*What is required*.
Once you find the line containing "- Occasionally, an" in the data below, copy it and each following line exactly, up to and including the line containing "have a lot of", and nothing else.

────

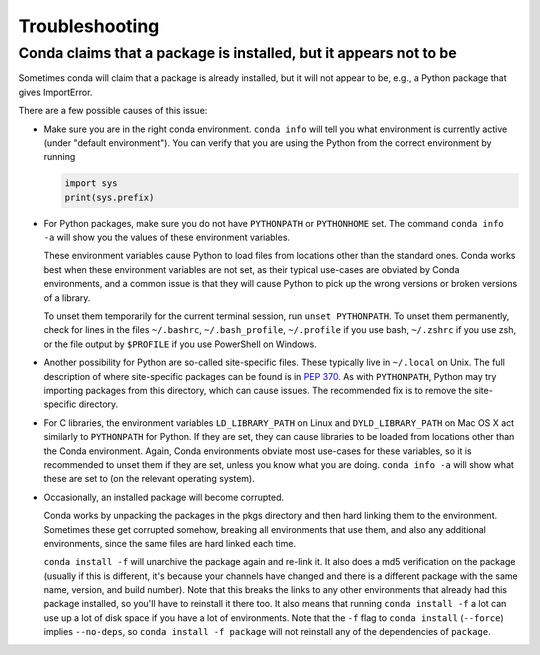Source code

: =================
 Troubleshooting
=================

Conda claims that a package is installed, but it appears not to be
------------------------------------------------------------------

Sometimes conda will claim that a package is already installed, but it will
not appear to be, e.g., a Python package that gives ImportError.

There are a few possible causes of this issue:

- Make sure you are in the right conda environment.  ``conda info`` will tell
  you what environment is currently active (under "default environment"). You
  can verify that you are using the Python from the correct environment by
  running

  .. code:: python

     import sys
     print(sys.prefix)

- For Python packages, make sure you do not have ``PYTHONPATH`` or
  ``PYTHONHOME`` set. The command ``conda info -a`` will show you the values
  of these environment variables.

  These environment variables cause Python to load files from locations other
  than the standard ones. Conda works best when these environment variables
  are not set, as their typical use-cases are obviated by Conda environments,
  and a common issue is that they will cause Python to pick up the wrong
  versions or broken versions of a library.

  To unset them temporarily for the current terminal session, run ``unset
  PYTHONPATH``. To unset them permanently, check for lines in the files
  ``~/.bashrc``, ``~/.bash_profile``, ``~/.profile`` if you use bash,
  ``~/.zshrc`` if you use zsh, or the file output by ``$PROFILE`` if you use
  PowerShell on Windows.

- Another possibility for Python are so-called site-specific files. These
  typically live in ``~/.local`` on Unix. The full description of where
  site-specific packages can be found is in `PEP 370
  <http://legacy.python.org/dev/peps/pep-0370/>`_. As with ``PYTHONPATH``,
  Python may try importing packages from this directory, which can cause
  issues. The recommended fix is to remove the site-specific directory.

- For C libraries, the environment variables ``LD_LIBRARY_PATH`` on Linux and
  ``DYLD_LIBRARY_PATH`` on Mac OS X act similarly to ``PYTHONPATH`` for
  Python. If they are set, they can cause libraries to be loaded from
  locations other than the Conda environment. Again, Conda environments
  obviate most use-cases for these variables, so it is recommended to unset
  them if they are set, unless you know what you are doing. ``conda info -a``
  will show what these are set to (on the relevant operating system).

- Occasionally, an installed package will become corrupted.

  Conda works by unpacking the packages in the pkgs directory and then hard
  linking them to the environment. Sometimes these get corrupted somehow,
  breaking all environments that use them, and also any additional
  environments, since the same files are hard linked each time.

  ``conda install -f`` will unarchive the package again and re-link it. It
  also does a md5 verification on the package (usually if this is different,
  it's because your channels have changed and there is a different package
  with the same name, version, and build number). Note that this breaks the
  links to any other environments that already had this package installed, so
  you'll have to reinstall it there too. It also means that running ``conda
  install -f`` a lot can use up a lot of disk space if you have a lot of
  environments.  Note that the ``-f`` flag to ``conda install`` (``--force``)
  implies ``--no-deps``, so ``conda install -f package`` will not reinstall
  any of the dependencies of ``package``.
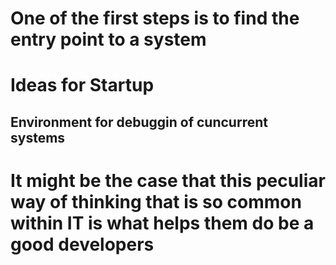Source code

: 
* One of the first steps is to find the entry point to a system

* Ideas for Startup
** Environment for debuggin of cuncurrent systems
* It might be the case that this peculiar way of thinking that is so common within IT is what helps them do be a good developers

────

*Result of the task*.
- Occasionally, an installed package will become corrupted.

  Conda works by unpacking the packages in the pkgs directory and then hard
  linking them to the environment. Sometimes these get corrupted somehow,
  breaking all environments that use them, and also any additional
  environments, since the same files are hard linked each time.

  ``conda install -f`` will unarchive the package again and re-link it. It
  also does a md5 verification on the package (usually if this is different,
  it's because your channels have changed and there is a different package
  with the same name, version, and build number). Note that this breaks the
  links to any other environments that already had this package installed, so
  you'll have to reinstall it there too. It also means that running ``conda
  install -f`` a lot can use up a lot of disk space if you have a lot of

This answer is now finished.